Pre-draft measurables
| Height | Weight | Arm length | Hand span | Wingspan |
| 6 ft 0+1⁄8 in (1.83 m) | 209 lb (95 kg) | 32+1⁄4 in (0.82 m) | 8+1⁄4 in (0.21 m) | 6 ft 2+3⁄4 in (1.90 m) |
All values from Pro Day

=== San Antonio Commanders ===
Following his college career, Zema had tryouts with the National Football League's New York Jets, Tampa Bay Buccaneers, Jacksonville Jaguars, but was not signed. Instead, he signed with the San Antonio Commanders of the Alliance of American Football in 2019 where he had 37 punts with a 45.8-yard average. His contract was terminated following the dissolution of the league on 2 April 2019.

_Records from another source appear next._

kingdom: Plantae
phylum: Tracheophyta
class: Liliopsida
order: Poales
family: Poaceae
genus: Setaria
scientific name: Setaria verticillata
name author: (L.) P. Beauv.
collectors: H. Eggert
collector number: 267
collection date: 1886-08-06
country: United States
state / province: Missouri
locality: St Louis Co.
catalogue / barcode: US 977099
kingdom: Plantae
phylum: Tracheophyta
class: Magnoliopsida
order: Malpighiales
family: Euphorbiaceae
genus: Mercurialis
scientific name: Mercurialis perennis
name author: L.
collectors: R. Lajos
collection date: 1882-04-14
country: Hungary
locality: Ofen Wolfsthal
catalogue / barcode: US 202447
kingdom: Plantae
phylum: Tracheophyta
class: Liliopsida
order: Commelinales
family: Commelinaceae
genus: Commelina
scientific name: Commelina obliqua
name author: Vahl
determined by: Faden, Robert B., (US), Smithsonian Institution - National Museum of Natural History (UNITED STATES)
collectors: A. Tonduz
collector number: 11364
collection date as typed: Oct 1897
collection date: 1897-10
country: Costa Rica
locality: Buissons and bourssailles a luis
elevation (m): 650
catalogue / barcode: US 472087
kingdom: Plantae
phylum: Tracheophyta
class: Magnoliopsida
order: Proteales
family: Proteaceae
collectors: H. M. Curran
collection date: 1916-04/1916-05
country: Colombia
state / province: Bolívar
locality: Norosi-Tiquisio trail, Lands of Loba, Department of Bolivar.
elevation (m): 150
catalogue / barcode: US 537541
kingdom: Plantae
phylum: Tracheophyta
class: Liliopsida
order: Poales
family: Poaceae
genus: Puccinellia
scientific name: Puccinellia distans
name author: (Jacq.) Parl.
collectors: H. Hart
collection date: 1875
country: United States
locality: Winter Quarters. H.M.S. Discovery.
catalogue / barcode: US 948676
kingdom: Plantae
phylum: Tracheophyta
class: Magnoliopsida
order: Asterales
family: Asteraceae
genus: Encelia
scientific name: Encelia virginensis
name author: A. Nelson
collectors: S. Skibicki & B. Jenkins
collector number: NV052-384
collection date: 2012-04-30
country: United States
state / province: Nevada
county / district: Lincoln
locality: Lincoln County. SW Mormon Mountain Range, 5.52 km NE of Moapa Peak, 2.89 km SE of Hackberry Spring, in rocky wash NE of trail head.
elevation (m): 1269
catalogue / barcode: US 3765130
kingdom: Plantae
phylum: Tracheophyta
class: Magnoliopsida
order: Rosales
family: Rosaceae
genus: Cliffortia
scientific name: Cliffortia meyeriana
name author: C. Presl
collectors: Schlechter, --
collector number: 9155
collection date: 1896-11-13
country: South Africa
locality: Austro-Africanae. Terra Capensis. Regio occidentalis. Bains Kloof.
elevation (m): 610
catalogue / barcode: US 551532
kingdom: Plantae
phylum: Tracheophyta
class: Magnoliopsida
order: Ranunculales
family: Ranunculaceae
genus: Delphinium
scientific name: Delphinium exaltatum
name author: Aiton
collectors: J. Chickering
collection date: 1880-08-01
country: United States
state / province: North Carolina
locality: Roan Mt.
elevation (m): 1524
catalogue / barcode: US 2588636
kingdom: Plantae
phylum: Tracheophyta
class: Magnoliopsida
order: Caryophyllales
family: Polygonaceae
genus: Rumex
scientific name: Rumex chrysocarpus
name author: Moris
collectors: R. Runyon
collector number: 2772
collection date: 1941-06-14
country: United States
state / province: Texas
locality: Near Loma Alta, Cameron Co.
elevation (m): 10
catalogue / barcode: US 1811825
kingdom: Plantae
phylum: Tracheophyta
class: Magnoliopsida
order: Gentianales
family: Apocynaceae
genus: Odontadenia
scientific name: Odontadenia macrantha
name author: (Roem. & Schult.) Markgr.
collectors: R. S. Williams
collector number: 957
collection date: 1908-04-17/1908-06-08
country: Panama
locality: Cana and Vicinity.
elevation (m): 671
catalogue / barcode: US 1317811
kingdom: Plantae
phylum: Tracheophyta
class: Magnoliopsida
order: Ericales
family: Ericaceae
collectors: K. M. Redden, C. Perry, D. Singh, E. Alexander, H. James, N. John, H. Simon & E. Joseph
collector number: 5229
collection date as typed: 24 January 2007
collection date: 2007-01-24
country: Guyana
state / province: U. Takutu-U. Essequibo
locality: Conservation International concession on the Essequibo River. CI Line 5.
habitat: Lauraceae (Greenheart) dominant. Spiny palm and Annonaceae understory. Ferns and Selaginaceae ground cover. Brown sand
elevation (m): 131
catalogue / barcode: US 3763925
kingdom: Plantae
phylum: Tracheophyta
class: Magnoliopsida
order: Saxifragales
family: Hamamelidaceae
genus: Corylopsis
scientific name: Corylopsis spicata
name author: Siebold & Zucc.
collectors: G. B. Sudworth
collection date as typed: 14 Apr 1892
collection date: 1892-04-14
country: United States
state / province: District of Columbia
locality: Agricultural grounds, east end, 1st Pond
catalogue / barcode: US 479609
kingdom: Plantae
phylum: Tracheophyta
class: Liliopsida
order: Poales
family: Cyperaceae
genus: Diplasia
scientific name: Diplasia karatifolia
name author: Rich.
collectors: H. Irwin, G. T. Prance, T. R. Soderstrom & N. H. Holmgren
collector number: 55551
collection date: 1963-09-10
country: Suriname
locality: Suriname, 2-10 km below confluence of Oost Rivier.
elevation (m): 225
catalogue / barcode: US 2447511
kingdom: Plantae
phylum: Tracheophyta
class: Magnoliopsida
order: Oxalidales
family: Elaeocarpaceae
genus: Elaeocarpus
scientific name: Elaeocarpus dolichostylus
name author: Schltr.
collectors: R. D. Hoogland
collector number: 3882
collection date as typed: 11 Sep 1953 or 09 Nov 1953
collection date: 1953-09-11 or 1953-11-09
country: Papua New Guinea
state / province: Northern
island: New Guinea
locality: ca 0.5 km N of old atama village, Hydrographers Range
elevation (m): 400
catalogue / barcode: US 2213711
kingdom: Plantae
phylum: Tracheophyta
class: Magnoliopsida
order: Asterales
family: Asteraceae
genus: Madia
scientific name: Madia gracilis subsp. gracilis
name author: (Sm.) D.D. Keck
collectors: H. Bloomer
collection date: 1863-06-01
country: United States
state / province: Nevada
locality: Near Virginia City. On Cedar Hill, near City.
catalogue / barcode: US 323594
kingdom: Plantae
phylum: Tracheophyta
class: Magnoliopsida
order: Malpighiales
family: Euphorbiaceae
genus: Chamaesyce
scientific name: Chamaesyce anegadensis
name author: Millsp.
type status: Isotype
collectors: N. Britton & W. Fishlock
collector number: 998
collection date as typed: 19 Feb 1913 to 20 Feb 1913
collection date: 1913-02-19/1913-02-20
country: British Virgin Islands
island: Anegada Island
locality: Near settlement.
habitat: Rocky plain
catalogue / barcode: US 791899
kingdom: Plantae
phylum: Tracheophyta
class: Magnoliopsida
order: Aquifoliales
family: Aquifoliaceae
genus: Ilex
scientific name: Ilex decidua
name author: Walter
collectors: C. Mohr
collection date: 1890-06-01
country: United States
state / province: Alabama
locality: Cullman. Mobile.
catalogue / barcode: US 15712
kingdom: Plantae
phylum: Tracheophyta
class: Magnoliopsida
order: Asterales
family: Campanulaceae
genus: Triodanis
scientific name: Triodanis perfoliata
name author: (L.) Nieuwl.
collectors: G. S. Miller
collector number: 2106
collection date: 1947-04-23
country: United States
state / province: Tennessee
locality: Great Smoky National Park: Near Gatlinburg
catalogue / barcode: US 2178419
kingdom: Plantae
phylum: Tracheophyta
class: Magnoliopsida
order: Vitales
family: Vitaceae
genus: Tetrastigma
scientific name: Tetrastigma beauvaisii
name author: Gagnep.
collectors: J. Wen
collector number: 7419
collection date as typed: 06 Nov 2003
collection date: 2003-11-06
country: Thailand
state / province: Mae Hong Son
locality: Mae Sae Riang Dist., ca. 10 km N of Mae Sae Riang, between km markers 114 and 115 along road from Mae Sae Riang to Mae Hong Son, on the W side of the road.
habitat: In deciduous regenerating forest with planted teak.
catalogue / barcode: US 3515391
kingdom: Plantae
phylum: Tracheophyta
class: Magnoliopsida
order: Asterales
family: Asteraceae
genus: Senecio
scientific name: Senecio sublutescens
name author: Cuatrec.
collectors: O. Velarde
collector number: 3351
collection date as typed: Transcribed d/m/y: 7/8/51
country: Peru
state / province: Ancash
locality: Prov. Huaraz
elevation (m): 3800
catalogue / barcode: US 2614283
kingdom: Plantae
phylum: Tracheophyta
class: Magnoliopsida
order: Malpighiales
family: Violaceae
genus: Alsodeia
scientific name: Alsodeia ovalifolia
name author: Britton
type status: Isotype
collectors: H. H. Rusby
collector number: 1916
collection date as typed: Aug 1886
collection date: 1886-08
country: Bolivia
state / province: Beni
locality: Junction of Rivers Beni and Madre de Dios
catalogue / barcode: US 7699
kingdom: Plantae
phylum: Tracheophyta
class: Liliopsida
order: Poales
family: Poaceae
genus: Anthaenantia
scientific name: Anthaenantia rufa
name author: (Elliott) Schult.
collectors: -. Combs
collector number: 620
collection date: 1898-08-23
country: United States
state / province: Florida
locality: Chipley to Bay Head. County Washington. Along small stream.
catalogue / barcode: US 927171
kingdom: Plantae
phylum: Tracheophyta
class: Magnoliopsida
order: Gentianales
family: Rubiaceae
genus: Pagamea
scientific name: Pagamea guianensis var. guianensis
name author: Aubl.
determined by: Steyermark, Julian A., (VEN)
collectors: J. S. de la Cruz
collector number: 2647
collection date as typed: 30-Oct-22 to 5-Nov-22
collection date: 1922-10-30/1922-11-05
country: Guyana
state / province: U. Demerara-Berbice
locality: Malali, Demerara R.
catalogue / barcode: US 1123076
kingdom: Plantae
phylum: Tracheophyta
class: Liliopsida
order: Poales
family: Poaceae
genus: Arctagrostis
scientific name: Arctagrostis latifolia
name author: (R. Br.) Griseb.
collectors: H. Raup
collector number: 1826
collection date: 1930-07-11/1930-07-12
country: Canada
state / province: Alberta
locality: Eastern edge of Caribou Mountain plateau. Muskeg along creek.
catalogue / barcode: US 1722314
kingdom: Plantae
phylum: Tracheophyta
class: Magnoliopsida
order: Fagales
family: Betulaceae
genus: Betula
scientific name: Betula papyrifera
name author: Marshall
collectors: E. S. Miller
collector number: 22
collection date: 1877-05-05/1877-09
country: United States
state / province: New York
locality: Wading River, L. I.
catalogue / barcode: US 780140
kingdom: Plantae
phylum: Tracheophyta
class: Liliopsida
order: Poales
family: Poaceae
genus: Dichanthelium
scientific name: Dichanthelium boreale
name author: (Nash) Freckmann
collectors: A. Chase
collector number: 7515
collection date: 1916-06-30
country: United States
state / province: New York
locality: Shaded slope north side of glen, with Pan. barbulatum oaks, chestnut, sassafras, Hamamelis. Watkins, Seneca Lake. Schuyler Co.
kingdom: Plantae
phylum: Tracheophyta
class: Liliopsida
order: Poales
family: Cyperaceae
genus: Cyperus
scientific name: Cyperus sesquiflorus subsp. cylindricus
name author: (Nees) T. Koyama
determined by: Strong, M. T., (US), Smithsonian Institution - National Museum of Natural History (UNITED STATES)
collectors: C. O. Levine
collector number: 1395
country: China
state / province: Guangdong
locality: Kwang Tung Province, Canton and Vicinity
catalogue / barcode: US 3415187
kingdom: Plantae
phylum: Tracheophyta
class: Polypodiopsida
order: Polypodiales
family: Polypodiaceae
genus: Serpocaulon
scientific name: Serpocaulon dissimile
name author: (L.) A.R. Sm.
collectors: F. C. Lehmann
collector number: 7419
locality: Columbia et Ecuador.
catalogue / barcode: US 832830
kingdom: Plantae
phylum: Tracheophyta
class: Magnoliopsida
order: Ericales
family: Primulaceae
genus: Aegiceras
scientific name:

=== Montreal Alouettes ===
Zema was declared eligible for the 2021 CFL global draft where he was drafted sixth overall by the Montreal Alouettes. He then signed with the team on 8 June 2021. He earned the job as the team's punter following training camp and played in all 14 regular season games where he punted 90 times with a 45.2-yard average.

In 2022, Zema continued his strong play where he played in all 18 regular season games and had 85 punts with a 47.3-yard average.

== Personal life ==
Zema was born in Melbourne, Victoria, to parents Nick and Antonietta Zema. He has one brother, Matthew.